● **Given instruction**
Copy the random shift analysis text below word for word.

=== Text excerpt ===

Random Shift Analysis
The Observation that Natural processes have natural mixing , disordering and spreading out tendencies over time can be illustrated through the use of simple Independent Event probability models from Statistical Mechanics. Mean Shift events such as a Gass expansion in a Vacuum , Hot/cold liquid temperature equilibrium or extreme run patterns on a Control Charts where the probability is ½ that the average of any subgroup falls above the universe average occur because disordered arrangements significantly outnumber the ordered ones. According to Shannons Measure(Bit units) of Information content, Maximum Uncertainty occurs for a total of N events when they are all equally probable P= 1/N1=1/N2=1/Ni.=1/N For two state systems (ex: a coin flip), Maximum Uncertainty results when P1=P2 =1/2. Item by Item Sequential Analysis is an efficient/ useful tool for analyzing studying shifts because it contains an continued sampling Uncertainty Region with a geometry that is dependent on the magnitude of the type I II errors and sample size N. The Worst Case error alpha = beta = ½ corresponds to the mean asymptotic limit* line of the test.

=== Stored rows ===

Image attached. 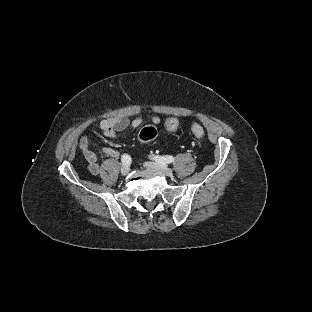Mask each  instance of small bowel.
<instances>
[{
    "label": "small bowel",
    "instance_id": "obj_1",
    "mask_svg": "<svg viewBox=\"0 0 312 312\" xmlns=\"http://www.w3.org/2000/svg\"><path fill=\"white\" fill-rule=\"evenodd\" d=\"M154 124H159L161 119L158 116L152 118ZM142 124L141 118H135L129 120L124 117H115L103 119L99 123V128L102 134L109 138H116L120 132L130 127L132 129H137ZM79 148L82 151L85 159L88 162V168L91 174L98 175L100 172V165L94 151L91 149L90 141L87 137H82L79 140ZM103 153L109 157H117L118 152L111 147H104L102 149Z\"/></svg>",
    "mask_w": 312,
    "mask_h": 312
}]
</instances>
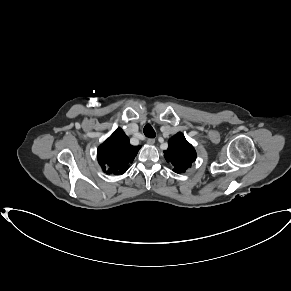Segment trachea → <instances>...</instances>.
<instances>
[{"mask_svg":"<svg viewBox=\"0 0 291 291\" xmlns=\"http://www.w3.org/2000/svg\"><path fill=\"white\" fill-rule=\"evenodd\" d=\"M143 132L145 136L149 138H154L156 136V133L150 124L145 125Z\"/></svg>","mask_w":291,"mask_h":291,"instance_id":"1","label":"trachea"}]
</instances>
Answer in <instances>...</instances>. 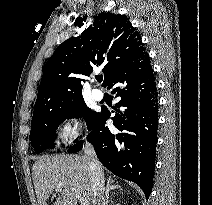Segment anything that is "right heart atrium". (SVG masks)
<instances>
[{
    "label": "right heart atrium",
    "mask_w": 212,
    "mask_h": 205,
    "mask_svg": "<svg viewBox=\"0 0 212 205\" xmlns=\"http://www.w3.org/2000/svg\"><path fill=\"white\" fill-rule=\"evenodd\" d=\"M83 123L75 115H68L60 123L58 129L59 138L64 143H73L79 137Z\"/></svg>",
    "instance_id": "obj_1"
}]
</instances>
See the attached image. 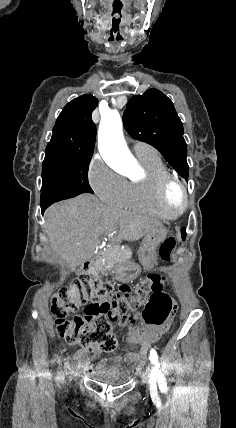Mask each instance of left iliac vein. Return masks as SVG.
<instances>
[{
	"instance_id": "1",
	"label": "left iliac vein",
	"mask_w": 236,
	"mask_h": 428,
	"mask_svg": "<svg viewBox=\"0 0 236 428\" xmlns=\"http://www.w3.org/2000/svg\"><path fill=\"white\" fill-rule=\"evenodd\" d=\"M145 369H146V371H148V372H149V371H151V369H152V368H151V366H149V365H148V366H146V368H145Z\"/></svg>"
}]
</instances>
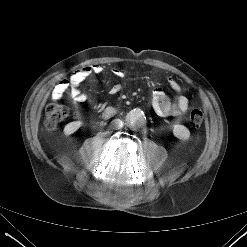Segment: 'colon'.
Returning a JSON list of instances; mask_svg holds the SVG:
<instances>
[{"mask_svg":"<svg viewBox=\"0 0 247 247\" xmlns=\"http://www.w3.org/2000/svg\"><path fill=\"white\" fill-rule=\"evenodd\" d=\"M68 115V109L56 102H49L45 107L44 124L49 131L55 130ZM189 122L193 128H200L204 122V113L193 109L189 113Z\"/></svg>","mask_w":247,"mask_h":247,"instance_id":"colon-1","label":"colon"}]
</instances>
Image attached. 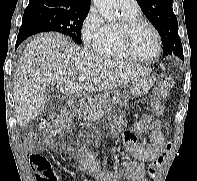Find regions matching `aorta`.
Returning <instances> with one entry per match:
<instances>
[{
    "label": "aorta",
    "instance_id": "aorta-1",
    "mask_svg": "<svg viewBox=\"0 0 197 181\" xmlns=\"http://www.w3.org/2000/svg\"><path fill=\"white\" fill-rule=\"evenodd\" d=\"M99 13L108 21L116 22L119 19L116 0H93Z\"/></svg>",
    "mask_w": 197,
    "mask_h": 181
}]
</instances>
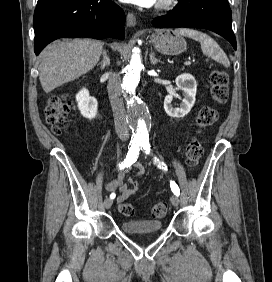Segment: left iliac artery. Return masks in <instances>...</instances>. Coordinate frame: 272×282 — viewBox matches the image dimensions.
I'll list each match as a JSON object with an SVG mask.
<instances>
[{"label": "left iliac artery", "mask_w": 272, "mask_h": 282, "mask_svg": "<svg viewBox=\"0 0 272 282\" xmlns=\"http://www.w3.org/2000/svg\"><path fill=\"white\" fill-rule=\"evenodd\" d=\"M140 145H141V148H143L146 151V153H148L150 151V144H149V140L148 139H143L140 142ZM162 168H164V167H162ZM170 187H171L172 192L176 196L180 195V189H179L178 185L174 181L170 182Z\"/></svg>", "instance_id": "1"}]
</instances>
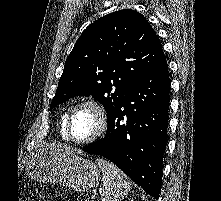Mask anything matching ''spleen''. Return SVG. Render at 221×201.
Here are the masks:
<instances>
[{
    "instance_id": "obj_1",
    "label": "spleen",
    "mask_w": 221,
    "mask_h": 201,
    "mask_svg": "<svg viewBox=\"0 0 221 201\" xmlns=\"http://www.w3.org/2000/svg\"><path fill=\"white\" fill-rule=\"evenodd\" d=\"M96 163L103 175V188L100 191L101 201H121L131 187L130 180L108 160L98 158Z\"/></svg>"
}]
</instances>
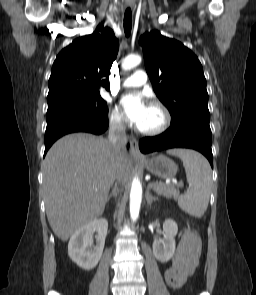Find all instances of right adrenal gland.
Returning <instances> with one entry per match:
<instances>
[{
	"instance_id": "2a0ac1e0",
	"label": "right adrenal gland",
	"mask_w": 256,
	"mask_h": 295,
	"mask_svg": "<svg viewBox=\"0 0 256 295\" xmlns=\"http://www.w3.org/2000/svg\"><path fill=\"white\" fill-rule=\"evenodd\" d=\"M116 196H117V184L115 183L114 188H113V190H112V193L109 194V196L107 197L106 202H109V200H110L111 198H116Z\"/></svg>"
}]
</instances>
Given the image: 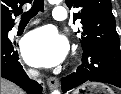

===

● **Output of the task**
Random Shift Analysis
The Observation that Natural processes have natural mixing , disordering and spreading out tendencies over time can be illustrated through the use of simple Independent Event probability models from Statistical Mechanics. Mean Shift events such as a Gass expansion in a Vacuum , Hot/cold liquid temperature equilibrium or extreme run patterns on a Control Charts where the probability is ½ that the average of any subgroup falls above the universe average occur because disordered arrangements significantly outnumber the ordered ones. According to Shannons Measure(Bit units) of Information content, Maximum Uncertainty occurs for a total of N events when they are all equally probable P= 1/N1=1/N2=1/Ni.=1/N For two state systems (ex: a coin flip), Maximum Uncertainty results when P1=P2 =1/2. Item by Item Sequential Analysis is an efficient/ useful tool for analyzing studying shifts because it contains an continued sampling Uncertainty Region with a geometry that is dependent on the magnitude of the type I II errors and sample size N. The Worst Case error alpha = beta = ½ corresponds to the mean asymptotic limit* line of the test.